Por Ricardo Vega. Es un presente eterno. Una dimensión memorial que renace y fluye siempre persistente, Vívida.
“Hirieron a Marcelino. Lo escuché por Radio Mil”, informó el primo William Güilamo.
La revelación lapidaria y tormentosa abrió mis ojos y me hizo saltar de la cama. El amanecer apenas bordeaba las ocho horas y tantos minutos, abril iniciaba su séptimo día y el año 1981.
Neumáticos y reclamos encendían las calles. Las avenidas eran realmente de Los Martires. La calle Moca, la Duarte, Villas Agrícolas, el mercado era un solo reclamo, el de siempre; la bonanza nunca alcanza para los obreros y menos pudientes.
Una carabina San Cristóbal, un francotirador gris, un cabo o un teniente, Márquez Miliano o Sánchez Ulloa, tres obreros de la comunicación, un canillita y un fotógrafo, un único proyectil y un solo corazón destrozado. Sangre, luto, dolor. Desde entonces la paz zarpó hacia otros mares.

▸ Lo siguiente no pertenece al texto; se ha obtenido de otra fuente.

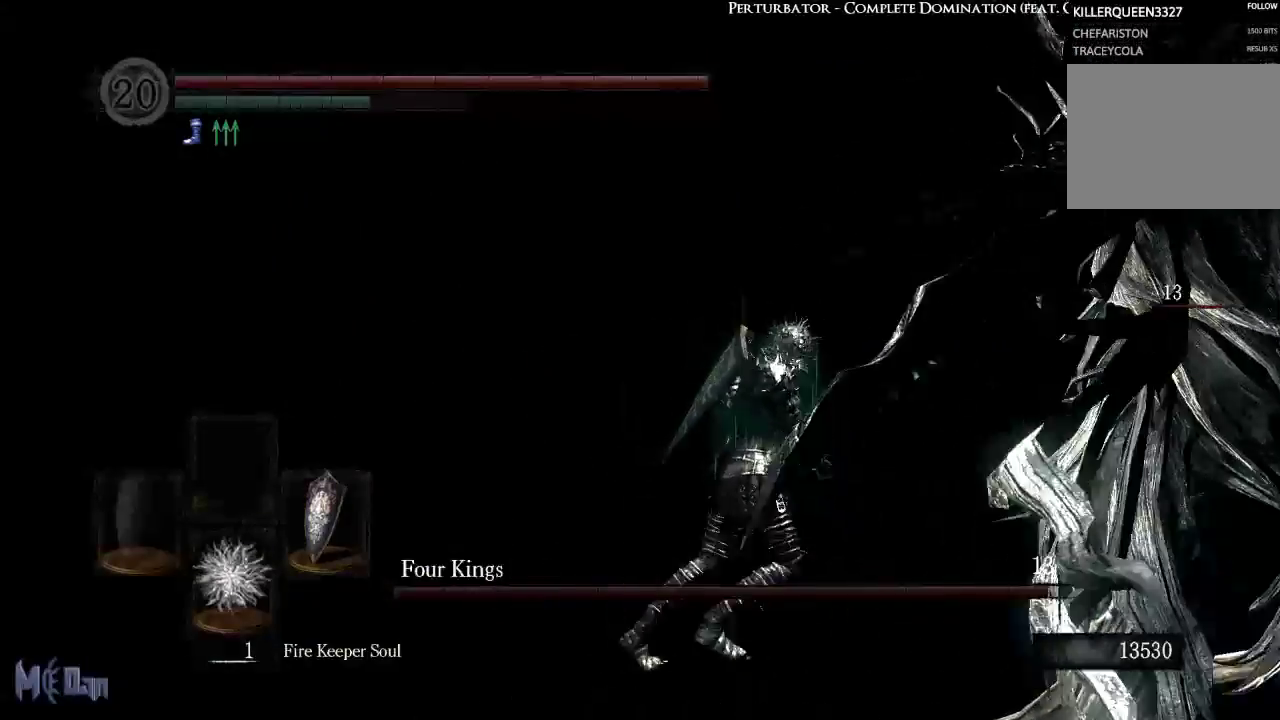
{"buttons": [], "left_stick": "down-right", "right_stick": "right", "events": [[17, "B", "up"], [267, "right_stick", "right"], [283, "left_stick", "down-right"]]}
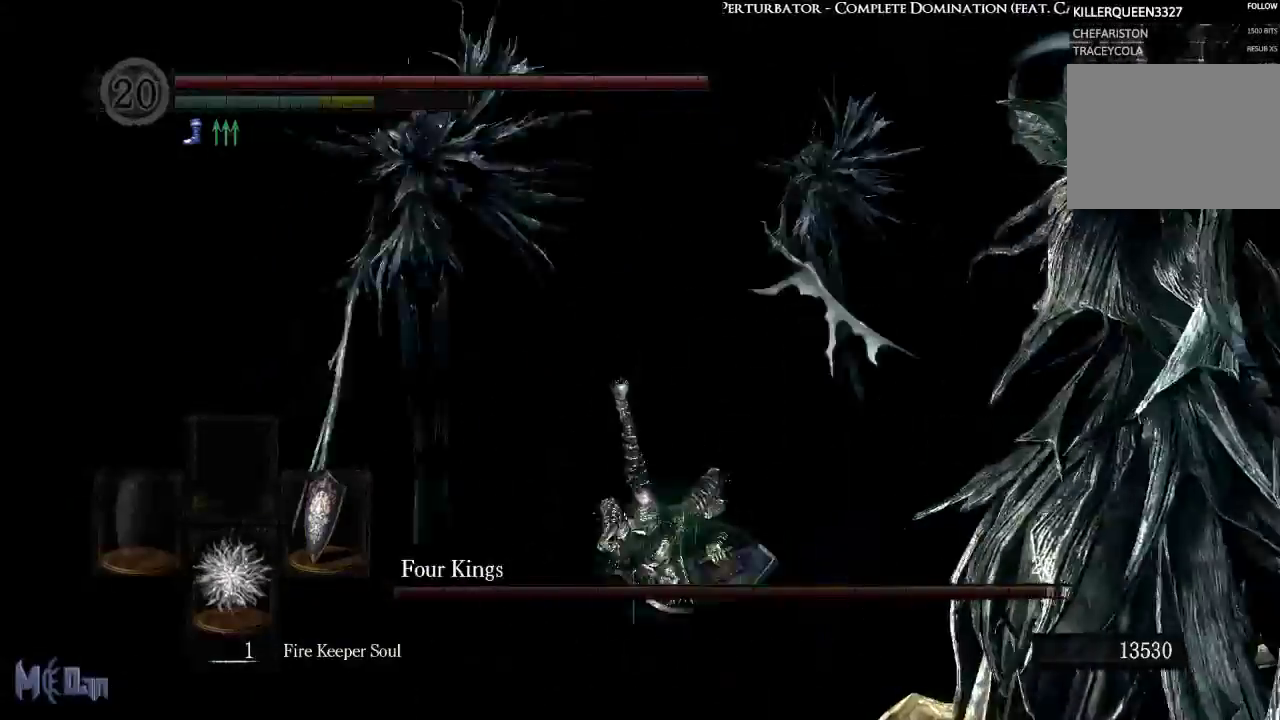
{"buttons": [], "left_stick": "down-right", "right_stick": "center", "events": [[350, "right_stick", "center"]]}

Teatro, especulaciones, investigaciones, audiencias, declaraciones de prensa, mercadeo, exámenes de balística; todos conducían a la misma deriva. Ya nadie podría revivir un crimen que a tres décadas y seis años hoy sigue latente, como una oruga que los años convierten en mariposa, cuyos huesos, pulverizados de honor, remueven sus cimientes desde el nicho de la injusticia para recordarle a esta sociedad, a sus dolientes, si es que los tiene, que es posible volver a morir o volver a nacer, cada vez que sea necesario, para defender y sostener la consagración utópica hacia la verdad, la libre expresión y la equidad social.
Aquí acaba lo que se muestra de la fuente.